++++ ИЗВЛЕЧЁННЫЙ ТЕКСТ
Новые белоснежные багеты были гротескным симулякром довоенного белого хлеба, но это не мешало потребителям его покупать; они просто забыли вкус хорошего хлеба. Они были так благодарны за то, что им теперь не приходилось есть "хлеб лишений" ("bread of deprivation"), что их поначалу не волновало ни то, что мякиш этого хлеба чересчур пышен, ни то, что его корочка недостаточно румяна, ни то, что он черствеет за полдня. Что касается хлебопеков, то они сдали позиции, поскольку им было удобно производить механизированный, унифицированный хлеб, хотя Франция много лет противилась подобным тенденциям. Они спасовали перед напором дешевых, ускоренных способов закваски и брожения теста.

Высокое качество французского хлеба в его лучших проявлениях определяется многими факторами, и Каплан анализирует их очень детально: выбор муки, мягкий ритм замешивания теста, формовка буханок - или батонов - и, наконец, выпечка; в какой-то момент тесто "доходит до пика своей экзальтации", как сказано в одном руководстве XVIII века. Но самым важным этапом был и остается способ брожения теста, зависящий от "культуры закваски". Не в меньшей степени, чем в области виноделия, французское хлебопекарное искусство зависело от соблюдения точного баланса времени и ингредиентов при брожении. Как заметил в 1778 году химик Антуан Пармантье, именно поэтому человек, принимавший решение посвятить себя этому искусству, подвергался "мучительному порабощению". Стартовая, или "поварская" ("chef"), доза закваски изготовлялась только из диких дрожжей, наличествующих в атмосфере; она должна была обновляться почти непрерывно - этим и объясняется чрезвычайно длительный период "созревания" французского хлеба. Иначе обстояло дело в Британии, где побочные продукты пивоварения превращались в "пивную закваску", а позднее - в "пивные дрожжи", использовавшиеся в хлебопекарном деле; хотя этот способ изготовления хлеба был намного дешевле и требовал гораздо меньше времени, чем французский, от подобной технологии страдало качество хлеба. Поэтому Пармантье не мог одобрить применение пивных дрожжей для закваски теста. Закваска и брожение были, по его представлению, "душой хлебопекарного искусства". Они обеспечивали изумительную сложность фактуре мякоти и "разжевываемость" - корочке. Конечно, приходится признать позорным тот факт, что гастрономическое совершенство достигалось за счет недосыпания и пота помощников пекарей; Каплан предлагает считать пот дополнительным ингредиентом хлеба, производившегося доиндустриальными методами: он "обогащал (или "инфицировал") тесто". Таким был "адский ритм общества, которое жило на хлебе и не могло обходиться без него ни минуты".
++++++++
++++ СОХРАНЁННЫЕ ДАННЫЕ
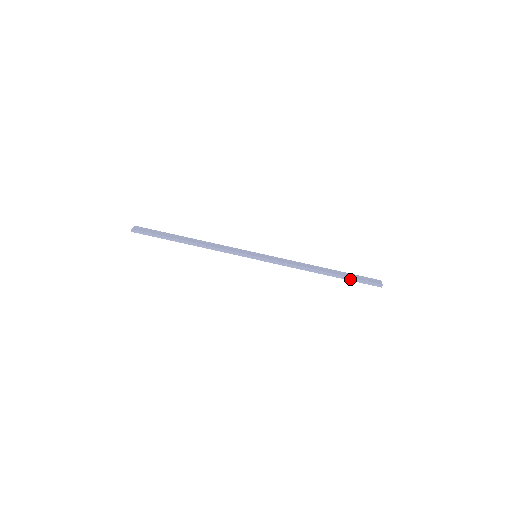
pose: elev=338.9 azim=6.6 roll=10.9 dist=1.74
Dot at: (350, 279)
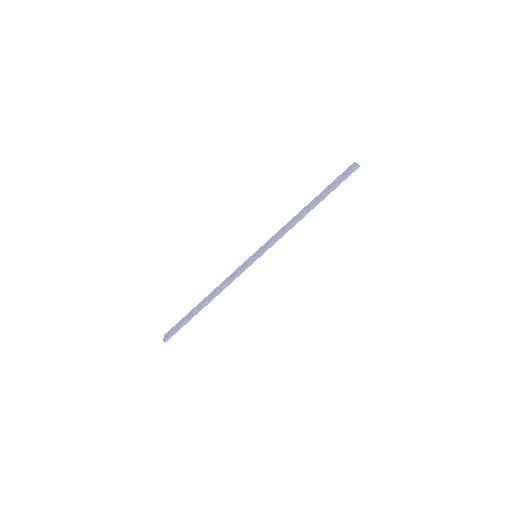
Dot at: (332, 189)
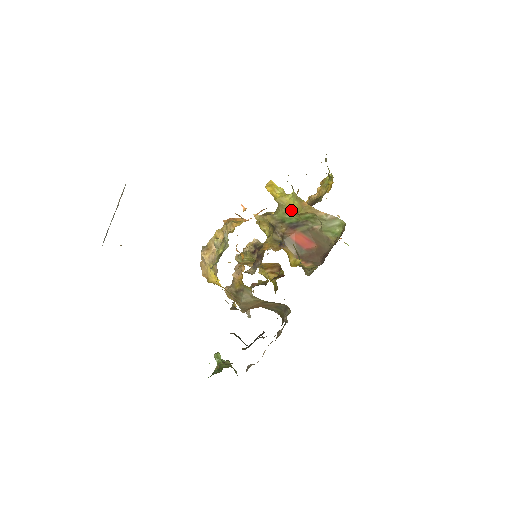
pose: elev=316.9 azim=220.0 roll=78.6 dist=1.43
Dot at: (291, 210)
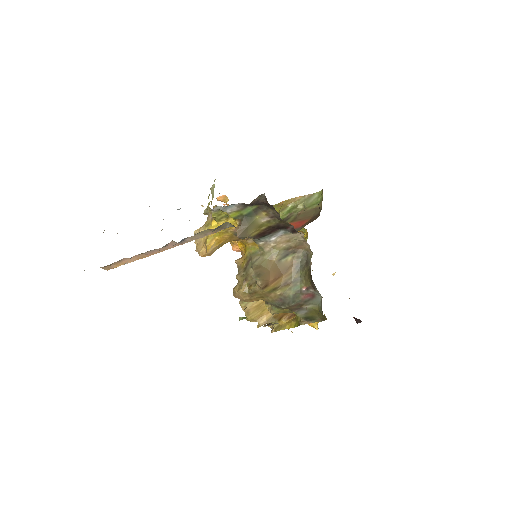
Dot at: occluded
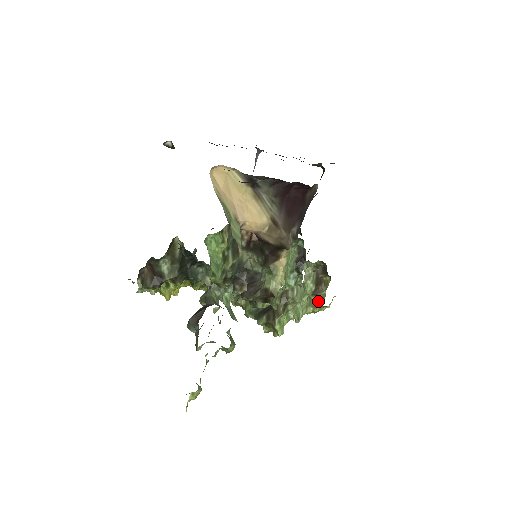
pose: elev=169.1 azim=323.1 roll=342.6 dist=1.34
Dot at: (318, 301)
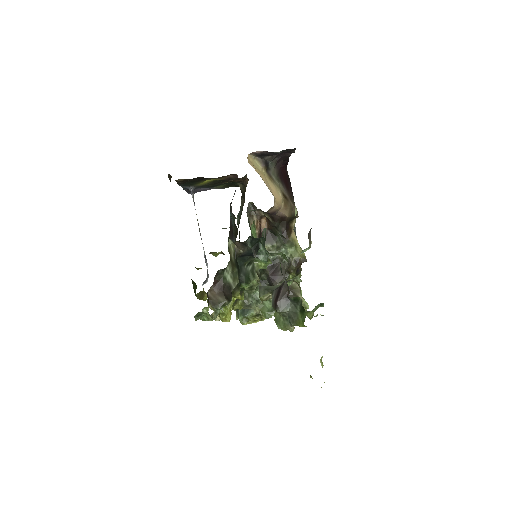
Dot at: occluded
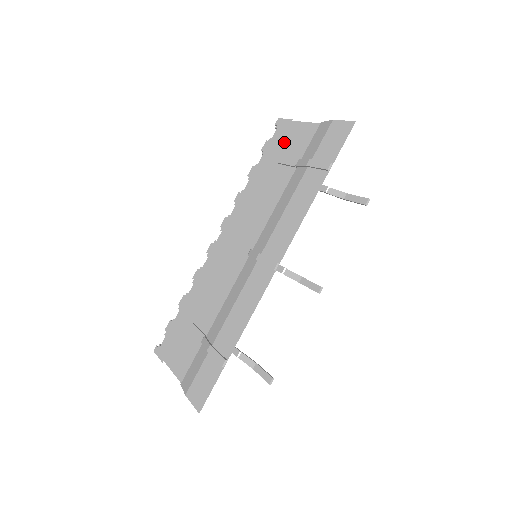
++++++++
§ **ЗАДАНИЯ**:
1 – Судя по тексту о французском хлебе, из чего делали стартовую, или «поварскую», дозу закваски?
2 – Выпишите из текста о французском хлебе отрывок между словами «Новые белоснежные багеты» и «и брожения теста.» включительно.
3 – В тексте о французском хлебе после слов «Каплан анализирует их очень детально:» идёт перечень факторов качества. Назовите все факторы из этого перечня.

§ **ОТВЕТЫ К ЗАДАНИЯМ**:
1 – Только из диких дрожжей, которые есть в атмосфере.

2 –
Новые белоснежные багеты были гротескным симулякром довоенного белого хлеба, но это не мешало потребителям его покупать; они просто забыли вкус хорошего хлеба. Они были так благодарны за то, что им теперь не приходилось есть "хлеб лишений" ("bread of deprivation"), что их поначалу не волновало ни то, что мякиш этого хлеба чересчур пышен, ни то, что его корочка недостаточно румяна, ни то, что он черствеет за полдня. Что касается хлебопеков, то они сдали позиции, поскольку им было удобно производить механизированный, унифицированный хлеб, хотя Франция много лет противилась подобным тенденциям. Они спасовали перед напором дешевых, ускоренных способов закваски и брожения теста.

3 – Выбор муки; мягкий ритм замешивания теста; формовка буханок или батонов; выпечка.